■ **Problem to work on**
Please answer these questions from the Anopheles sundaicus text:
1. To which subgenus does the species belong?
2. What technique did Sukowati et al. 1999 use to reveal the populations?
3. On which island did Kumari et al. 1993 find the mosquito feeding only on B. bubalis?

Anopheles sundaicus

Scientific classification
- Kingdom: Animalia
- Phylum: Arthropoda
- Class: Insecta
- Order: Diptera
- Family: Culicidae
- Genus: Anopheles
- Subgenus: Cellia
- Species: A. sundaicus
- Binomial name: Anopheles sundaicus (Rodenwaldt, 1948)

= Anopheles sundaicus =

- Genus: Anopheles
- Species: sundaicus
- Authority: (Rodenwaldt, 1948)

South east Asian mosquito

Anopheles sundaicus is a zoophilic mosquito of southeast Asia.

==Species complex==
Sukowati et al. 1999 finds there to be several cryptic species in an An. sundaicus complex. They use protein electrophoresis to reveal populations defined by their characteristic allozymes.

==Hosts==
Hosts include Bubalus bubalis. Kumari et al. 1993 finds An. sundaicus exclusively feeding on B. bubalis on Car Nicobar Island, Moorhouse and Wharton 1965 finds the same in Malaysia and Gould et al. 1966 in Thailand.

■ **Recorded information**
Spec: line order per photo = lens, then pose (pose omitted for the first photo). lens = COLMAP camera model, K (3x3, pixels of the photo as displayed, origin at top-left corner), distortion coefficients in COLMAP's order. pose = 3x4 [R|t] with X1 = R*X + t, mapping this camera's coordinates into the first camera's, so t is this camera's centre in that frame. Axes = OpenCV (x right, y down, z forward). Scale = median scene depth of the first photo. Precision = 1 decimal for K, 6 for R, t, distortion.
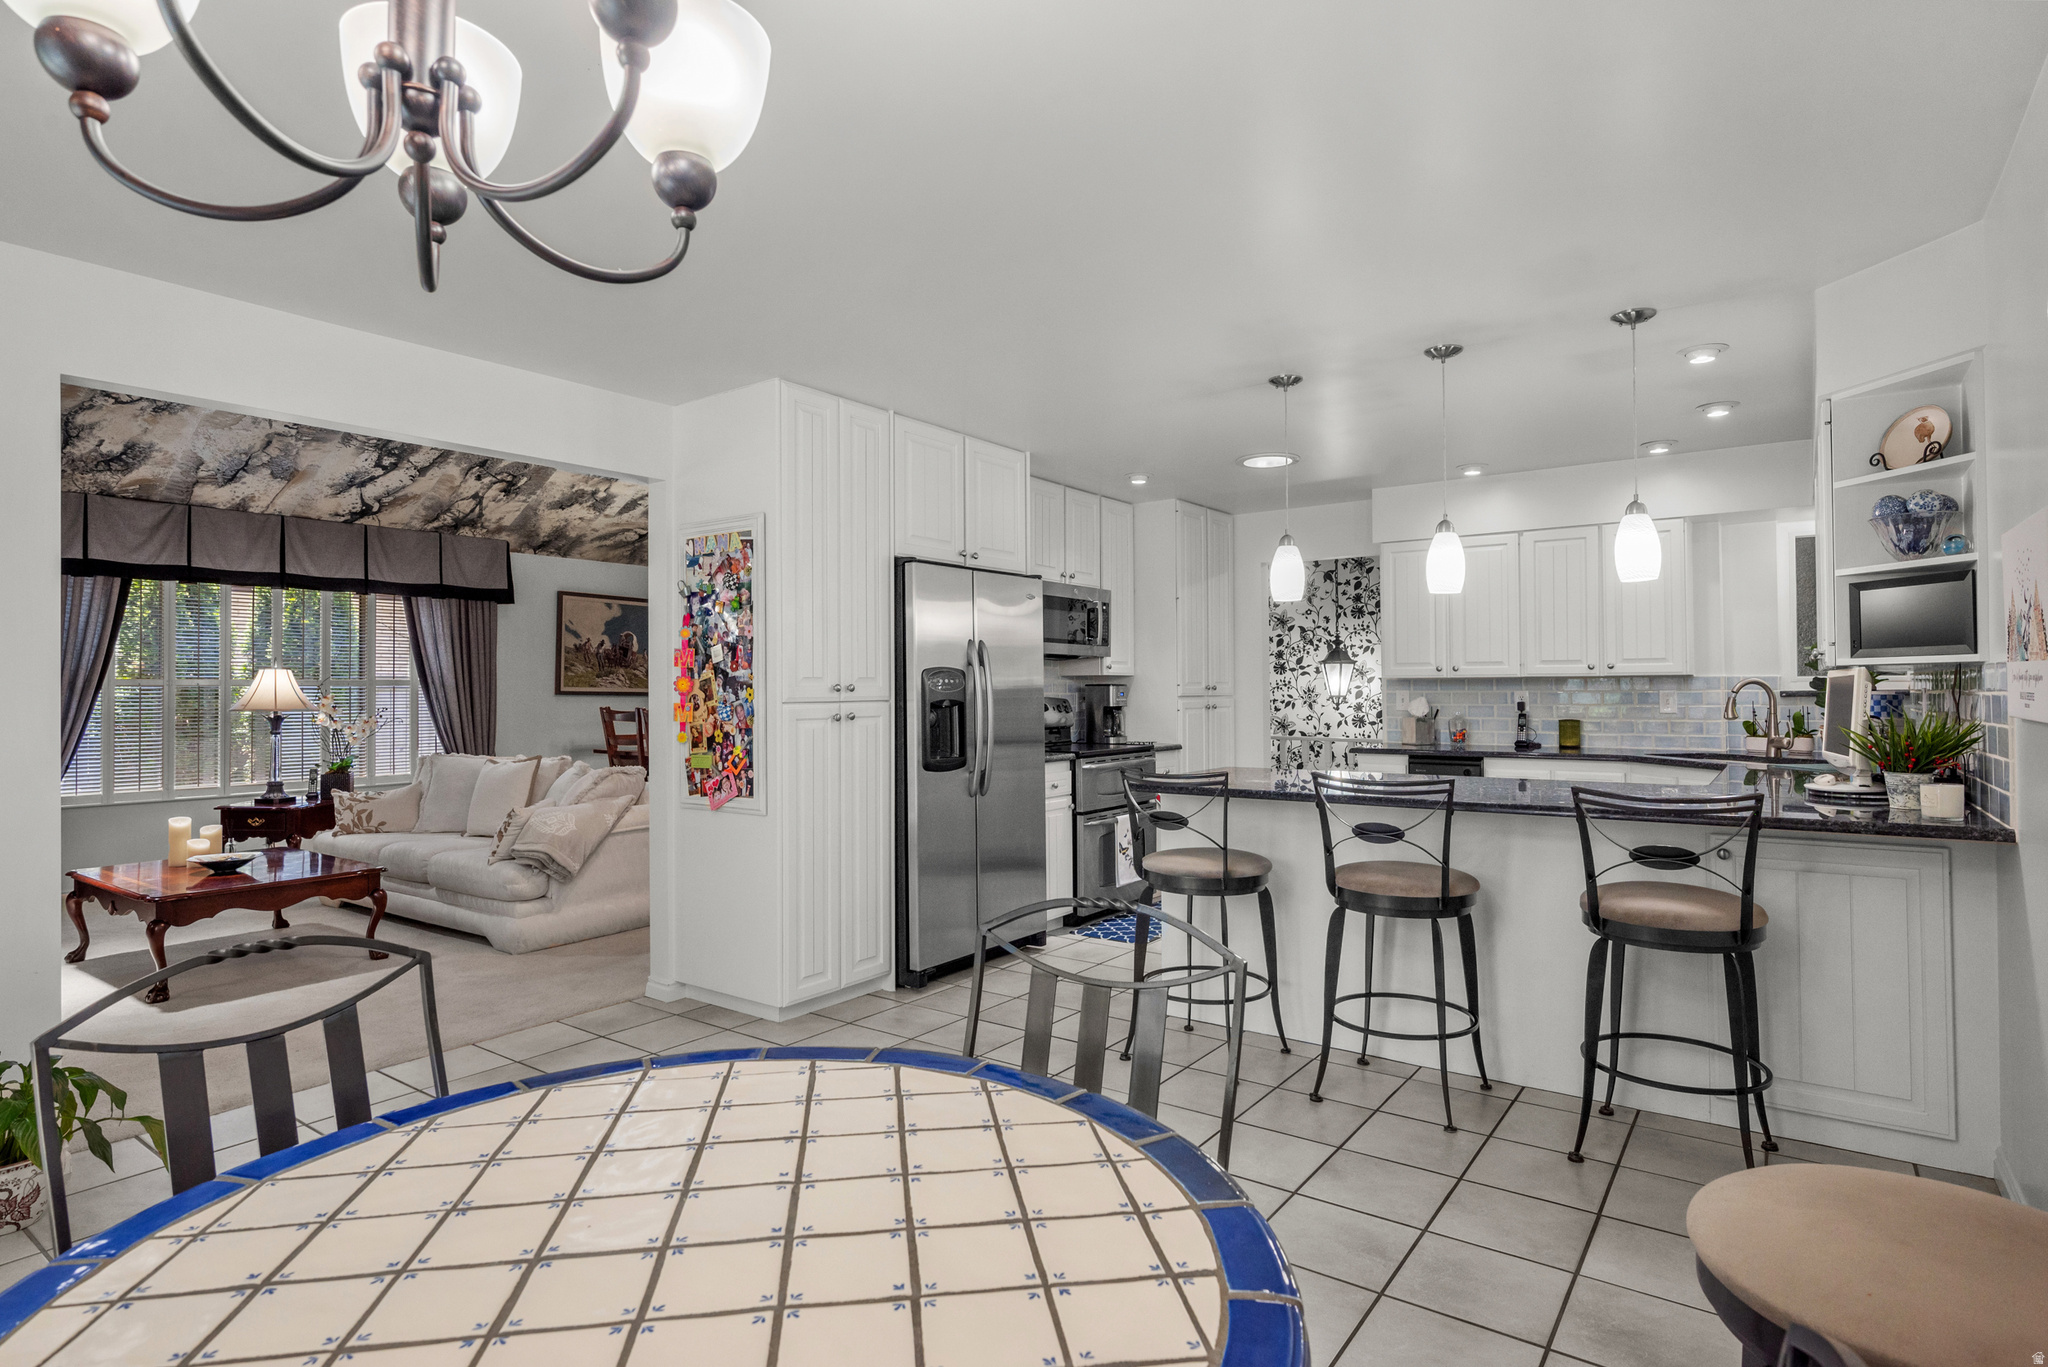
lens RADIAL K [[1079.8, 0, 1024.0], [0, 1079.8, 683.5], [0, 0, 1]] dist [0.046737, 0.000073]
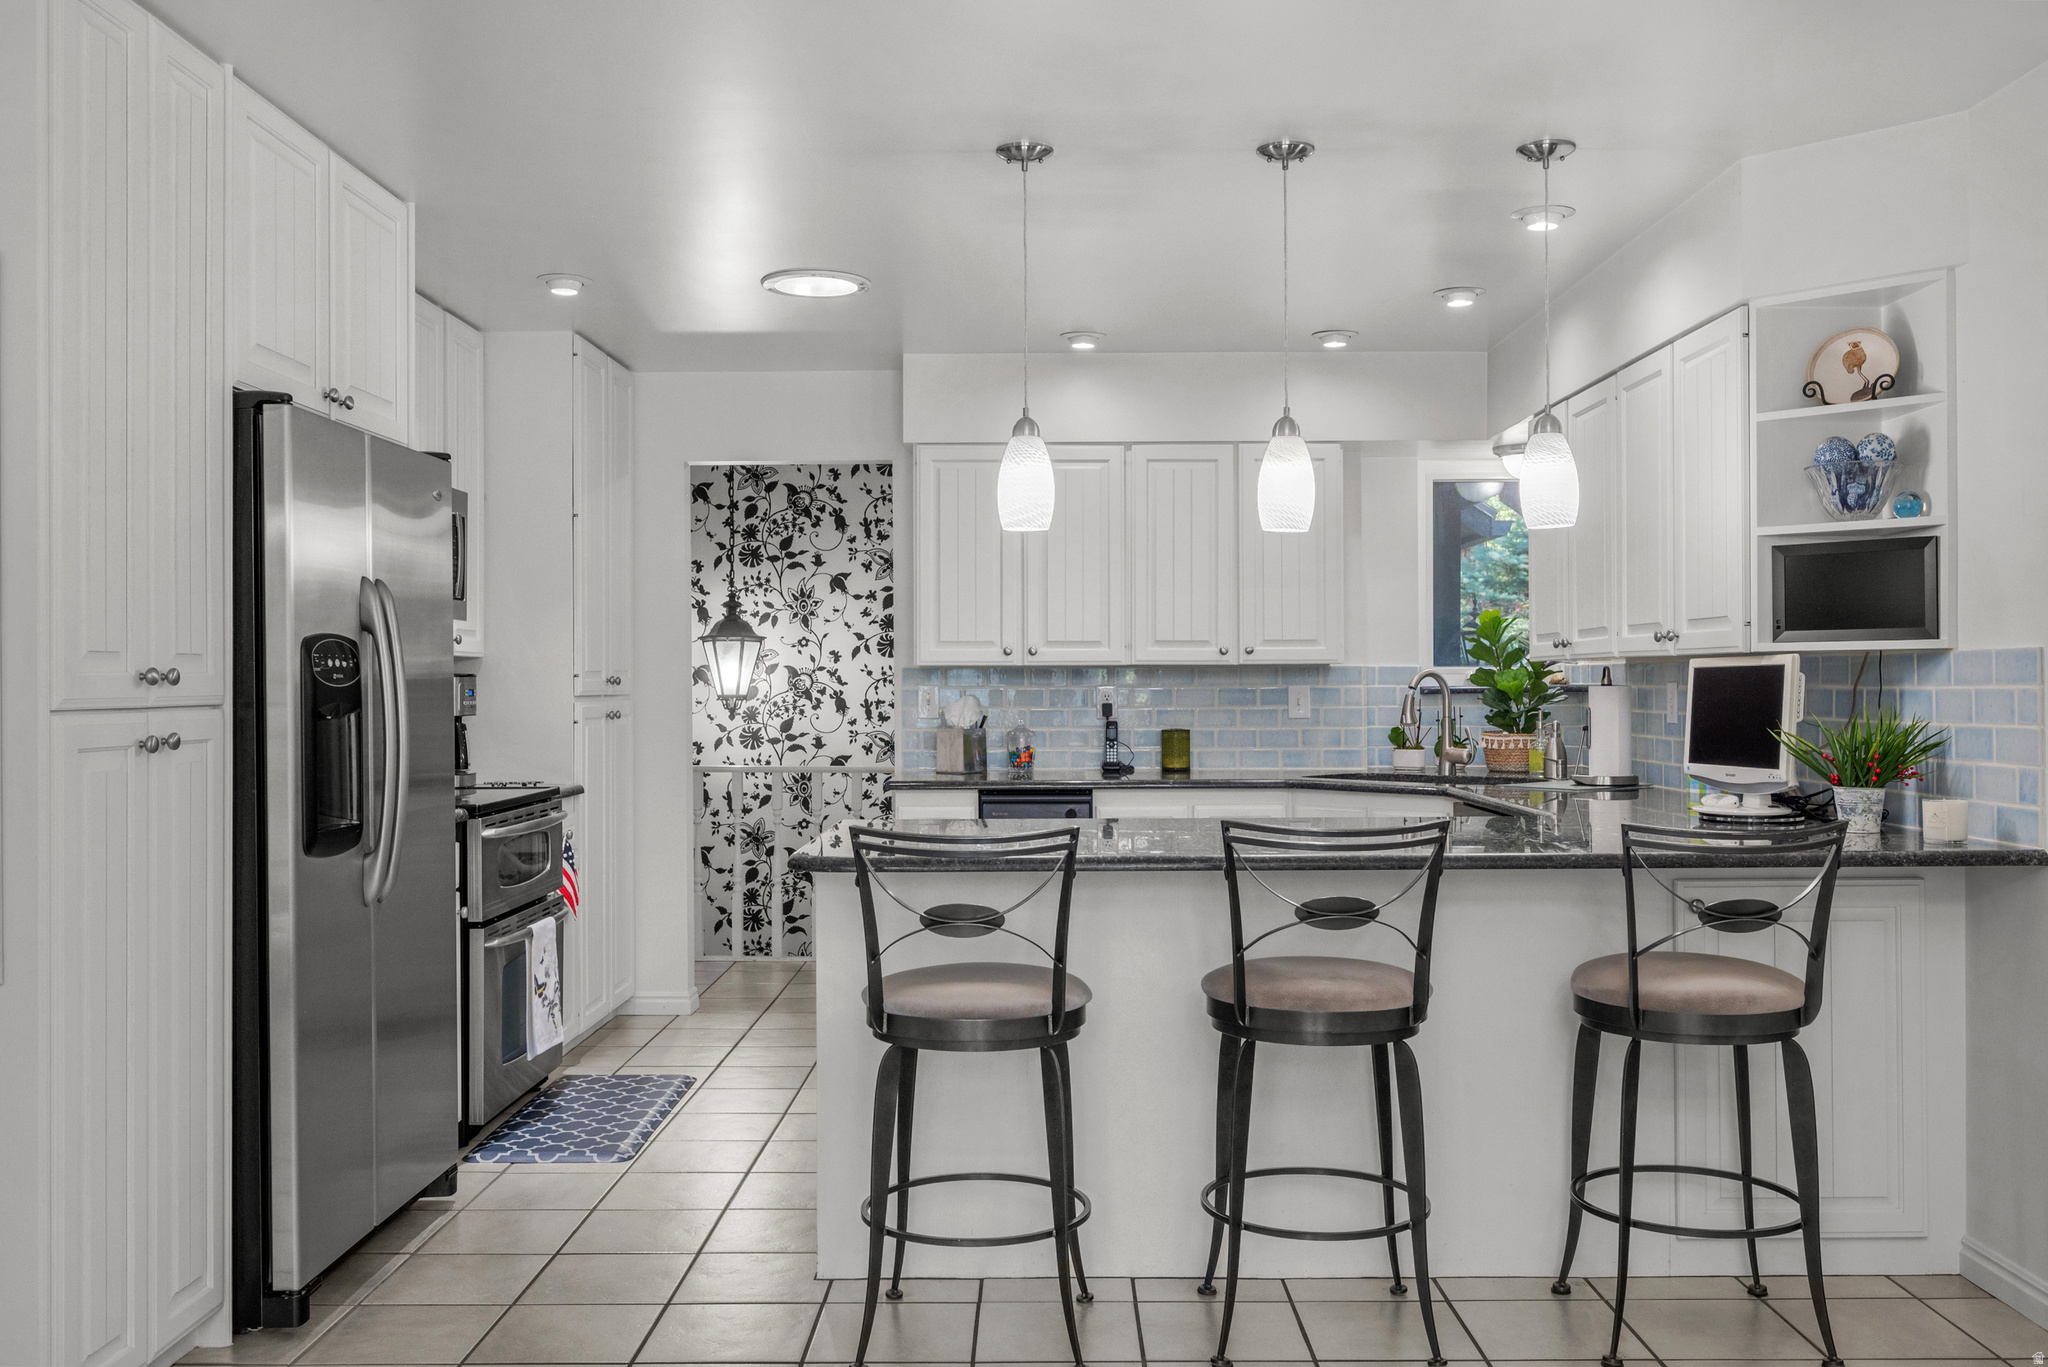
lens RADIAL K [[1785.4, 0, 1024.0], [0, 1785.4, 683.5], [0, 0, 1]] dist [0.008799, 0.007369]
pose [[0.813115, 0.002257, 0.582099, -0.232004], [-0.004022, 0.999990, 0.001740, 0.003356], [-0.582090, -0.003756, 0.813116, 0.162355]]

■ **Solution to this exercise**
1. Cellia
2. Protein electrophoresis
3. Car Nicobar Island